Do ar, do Luis Fernando Verissimo
Imagine se existisse um aparelho capaz de captar do ar tudo que já foi dito pela raça humana desde os seus primeiros grunhidos. Nossas palavras provocam ondas sonoras que se propagam, e quem nos assegura que elas não continuam no ar, dando voltas ao mundo, junto com as palavras dos outros, para sempre? Como não parece existir fronteiras para a técnica moderna, o aparelho certamente se sofisticaria em pouco tempo e logo poderíamos captar a época que quiséssemos e isolar palavras, frases, discursos inteiros, inclusive identificando o seu lugar de origem. Sintonizar o Globe Theatre de Londres e ouvir as palavras de Shakespeare ditas por atores da época elisabetana, com intervenções do ponto e comentários da platéia, por exemplo. Ouvir, talvez, o próprio Shakespeare falando. Ou tossindo, já que todos os sons que emitimos — espirros, gemidos, puns — também continuariam no ar para serem ouvidos. O grito do Ipiranga. Discursos do Rui Barbosa. O silêncio do Maracanã quando o Uruguai marcou o segundo gol. As grandes frases da Humanidade, na voz do próprio autor! Descobriríamos que Alexandre, o Grande, tinha voz fina, que Napoleão era lingüinha, que a primeira coisa que Cabral disse ao chegar ao Brasil foi “Diabos, encharquei as botas”... As pessoas se reuniriam para sintonizar o passado, à procura de vozes conhecidas e frases famosas.

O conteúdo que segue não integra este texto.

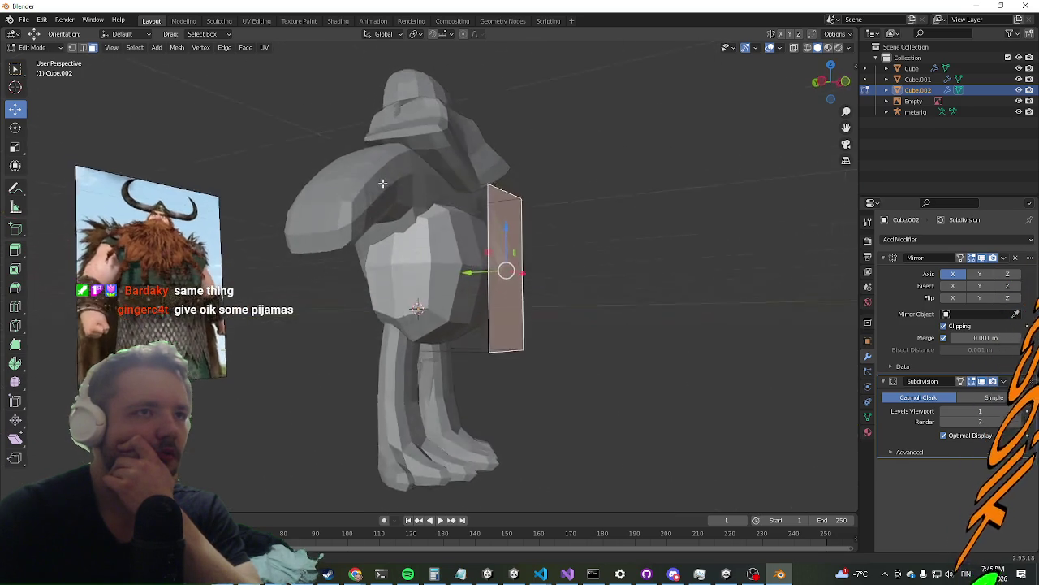
mouse_move(495, 262)
middle_down()
mouse_move(366, 254)
mouse_move(97, 268)
middle_up()
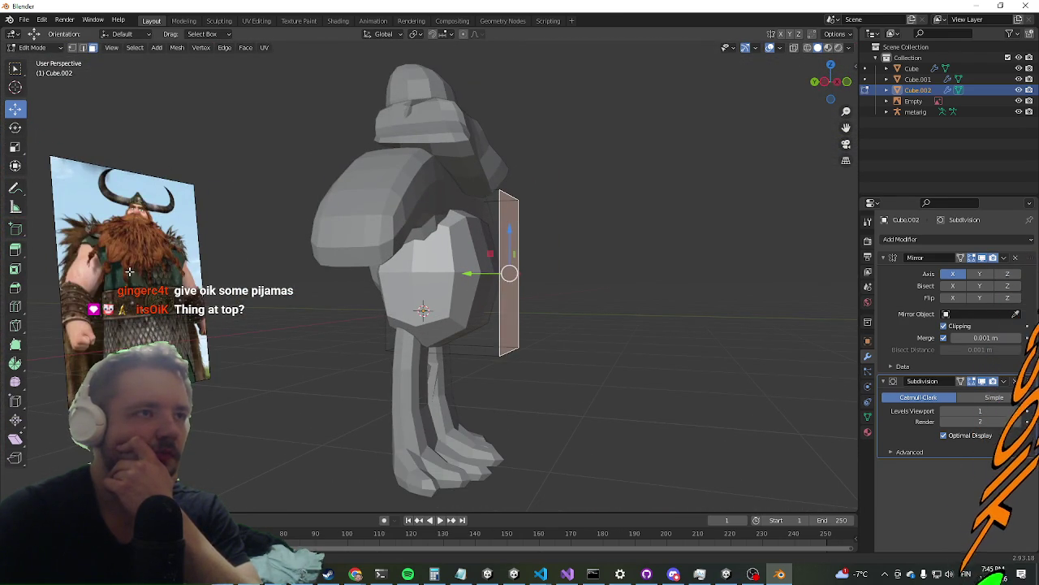
middle_drag(97, 268, 399, 286)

“Se for para o bem de todos e a felicidade geral da nação, diga ao povo que...”

— Isso não interessa. Muda.

“Gugu”.

— Espera! Essa voz não me é estranha...

“Dadá”.

— Sou eu, quando era bebê! Aumenta, aumenta!

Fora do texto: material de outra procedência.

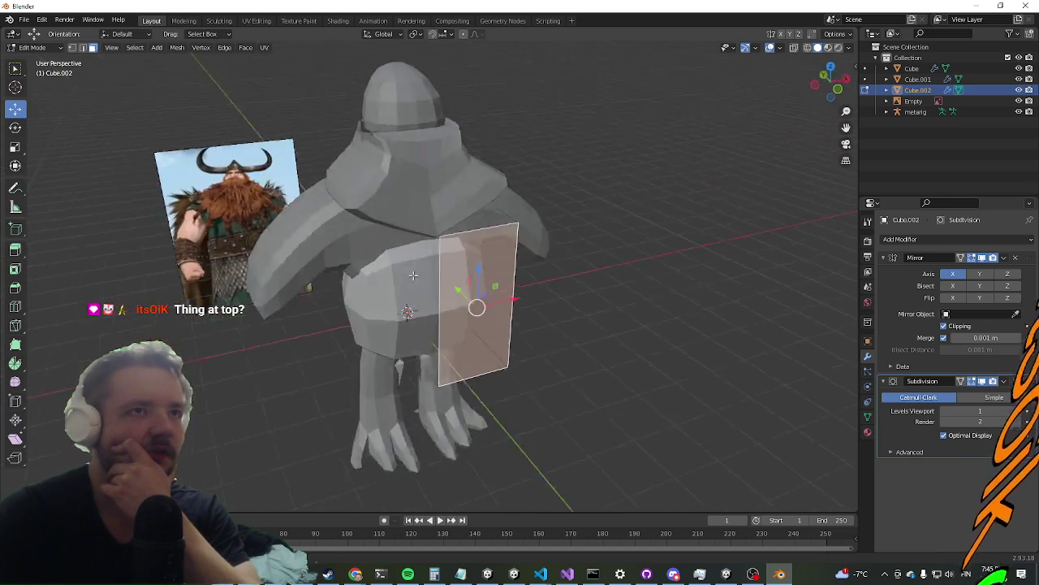
click(443, 247)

É verdade que não haveria como identificar vozes famosas dizendo coisas banais. Aquela frase, captada numa rua de Atenas — “Aparece lá em casa, e leva a patroa” — pode muito bem ter sido dita por Péricles. Aquela outra — “Um pouquinho mais para cima... Aí, aí! Agora coça!” — pode ter sido dita por Madame Curie para o marido. Ou por Marx para Engels. E não se deve esquecer que algumas das coisas mais bonitas ditas pelo homem através da História foram ditas baixinho, no ouvido de alguém, e não causaram ondas. Da próxima vez que disser alguma coisa que valha a pena no ouvido de alguém, portanto, grite. Você pode estar rompendo um caso de amor, e talvez um tímpano, mas estará falando para a posteridade.